* SET TASK A
In the sugar cookie post below, why did the writer put a handful of unsweetened coconut in the cookies? Answer in one to three sentences.
* SET TASK B
Name every extract that gave the Five Flavor Pound Cake its name, as listed in the sugar cookie post below.
* SET TASK C
Carry on the sugar cookie post below from its last sentence.

* DOCUMENT
★ ★ ★ ★ ★
The first (successful) pound cake I ever made, was called Five Flavor Pound Cake. Named for its five extracts, coconut, lemon, rum, butter, and vanilla extracts, it has a unique flavor all its own.

Five Flavor Sugar Cookies

This week I decided to see if that same flavor combination would work well in sugar cookies. It did.

I didn’t have coconut extract so I cheated a little and threw in a handful of unsweetened coconut, but I still got pretty much the same flavor effect. These are chewy very firm, and stay fresh for a while thanks to the shortening. You can frost them or leave them plain. I preferred the plain ones, but the ones that got eaten first were the frosted.
★ ★ ★ ★ ★
* DATASET CONTENT
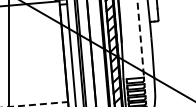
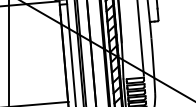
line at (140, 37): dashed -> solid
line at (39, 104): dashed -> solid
★ ★ ★ ★ ★
* EXERCISE OUTPUT A
The writer had no coconut extract, so a handful of unsweetened coconut went in instead. It still gave pretty much the same flavor.

* EXERCISE OUTPUT B
coconut, lemon, rum, butter, vanilla

* EXERCISE OUTPUT C
5.0 from 1 reviews

Five Flavor Sugar Cookies
 
Prep time
Cook time
Total time
 
Sugar cookies with five flavors. Based on the old pound cake recipe
Author:
Recipe type: Dessert
Serves: 15
Ingredients
  • 6 tablespoons (2.5 ounces) vegetable shortening
  • 2 tablespoons (1 ounce) unsalted butter, room temperature
  • 3/4 cup plus 2 tablespoons granulated sugar
  • 2 tablespoons firmly packed light brown sugar
  • 1/8 teaspoon coconut or extract or a small handful of coconut flakes
  • 1/8 teaspoon lemon extract or almond extract
  • 1/8 teaspoon rum extract
  • 1/4 teaspoon butter flavor extract
  • 1/4 teaspoon vanilla extract
  • 1 large egg
  • 1/4 teaspoon salt
  • 1/2 teaspoon baking soda
  • 1 3/4 cups (1/2 pound) unbleached all-purpose flour
Instructions
  1. Preheat oven to 350 degrees F.
  2. In a large mixing bowl, combine the shortening, butter and both sugars. Beat on high speed until light and creamy. Beat in all five extracts. Reduce mixture speed slightly and beat in the egg, followed by the sale and baking soda. By hand, or if using the paddle attachment of a stand mixer, gradually add the flour (I don’t recommend using low speed of an electric mixer because it’s too easy to overbeat the flour).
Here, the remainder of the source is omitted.